With the Art Market being so sensitive to ‘cultural news’, museums play an important role in the dynamic of auction market results. Given substantial impetus by an exhibition titled After Metamorphoses at the Drawing Center in New York, Amy SILLMAN reached 150th place in the global ranking last year. Her new record reflects substantial market infatuation: her canvas “P” fetched fives times its high estimate, at $504,500 on 18 novembre 2016 at Sotheby’s. With an annual turnover of $930,000, Sillman has overtaken an artist as sought-after as Tauba AUERBACH whose secondary market sales have considerably slowed ($925,000) after an excellent total of $6 million in 2015/2016.

The announcement of a major show has also driven auction sales of works by Laura OWENS this past year. Coming out of the Californian scene, Laura Owens emerged at the end of the 1990s with support from Sadie Coles in London and Gavin Brown in New York. News of an upcoming first retrospective at the Whitney Museum (10 November 2017 – 4 February 2018) has already boosted her prices, with two new records above $340,000 since November 2016.

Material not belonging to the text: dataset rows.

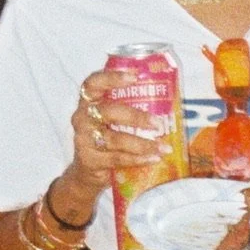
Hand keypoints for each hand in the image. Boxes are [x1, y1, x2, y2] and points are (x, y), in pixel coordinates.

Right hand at [67, 69, 169, 198]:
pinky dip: (137, 159)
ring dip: (142, 144)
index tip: (134, 77)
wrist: (87, 171)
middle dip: (135, 117)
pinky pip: (117, 158)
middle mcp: (82, 118)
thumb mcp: (112, 121)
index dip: (111, 78)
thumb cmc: (106, 138)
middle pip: (107, 111)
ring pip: (115, 139)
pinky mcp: (89, 160)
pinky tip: (153, 158)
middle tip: (158, 123)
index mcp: (88, 102)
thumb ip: (129, 109)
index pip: (93, 83)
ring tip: (163, 147)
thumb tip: (168, 104)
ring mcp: (83, 139)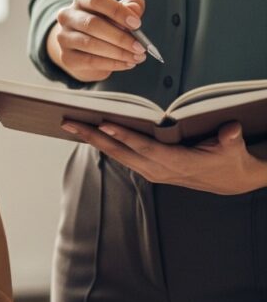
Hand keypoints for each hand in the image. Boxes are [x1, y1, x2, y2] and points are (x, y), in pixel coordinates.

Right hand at [49, 0, 147, 81]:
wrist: (84, 50)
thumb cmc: (104, 25)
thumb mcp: (118, 12)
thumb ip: (129, 7)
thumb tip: (134, 10)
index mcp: (81, 0)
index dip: (117, 11)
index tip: (136, 23)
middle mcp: (67, 16)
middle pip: (92, 24)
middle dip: (120, 37)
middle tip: (140, 46)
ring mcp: (64, 37)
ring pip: (90, 44)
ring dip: (118, 52)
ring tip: (137, 57)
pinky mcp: (67, 57)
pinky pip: (91, 61)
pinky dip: (113, 63)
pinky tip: (127, 63)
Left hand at [62, 119, 264, 194]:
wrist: (231, 179)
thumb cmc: (230, 160)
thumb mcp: (234, 149)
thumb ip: (229, 139)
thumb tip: (230, 130)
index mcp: (176, 162)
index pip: (144, 148)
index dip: (124, 136)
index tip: (103, 123)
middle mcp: (159, 169)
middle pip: (120, 152)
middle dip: (92, 137)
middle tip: (69, 122)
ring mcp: (152, 171)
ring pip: (117, 155)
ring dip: (93, 140)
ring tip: (71, 125)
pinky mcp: (150, 169)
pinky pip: (122, 156)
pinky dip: (104, 145)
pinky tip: (90, 135)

Two years ago the American artist Jacqueline HUMPHRIES had more or less the same market trajectory after the Whitney Museum expressed interest in her abstract paintings. Driven by the prospect of a Whitney show, the prices of her best works tripled and quadrupled up to the $100,000 threshold (a record) for a canvas acquired for just $1,200 in 1994 (95%, Phillips, on 15 mai 2015)…

Although over the last four or five years, certain female artists have started to fetch prices on a par with their male counterparts, there is still a substantial gap between the two sexes. The first (and the only) result above the $10 million threshold, for Louise Bourgeois, goes back to 2015; while Jeff KOONS – 44 years younger than the Franco-American artist – already had fifteen 8-digit results to his name in 2007.

In order to reduce this gap, some museums and galleries have recently organised exhibitions bringing together works exclusively by female artists (the MoMA, with Making Space: Women Artists and Postwar Abstraction; the Saatchi Gallery in London with Champagne Life in 2016), all laudable approaches to correcting the imbalance and generating market exposure for these artists. However, the artists themselves don’t wish to be reduced to a category based on gender. This would inexorably lead to another form of sexism because ultimately women should enjoy the same vectors of recognition as men… i.e. because they are good artists, and not because they are women.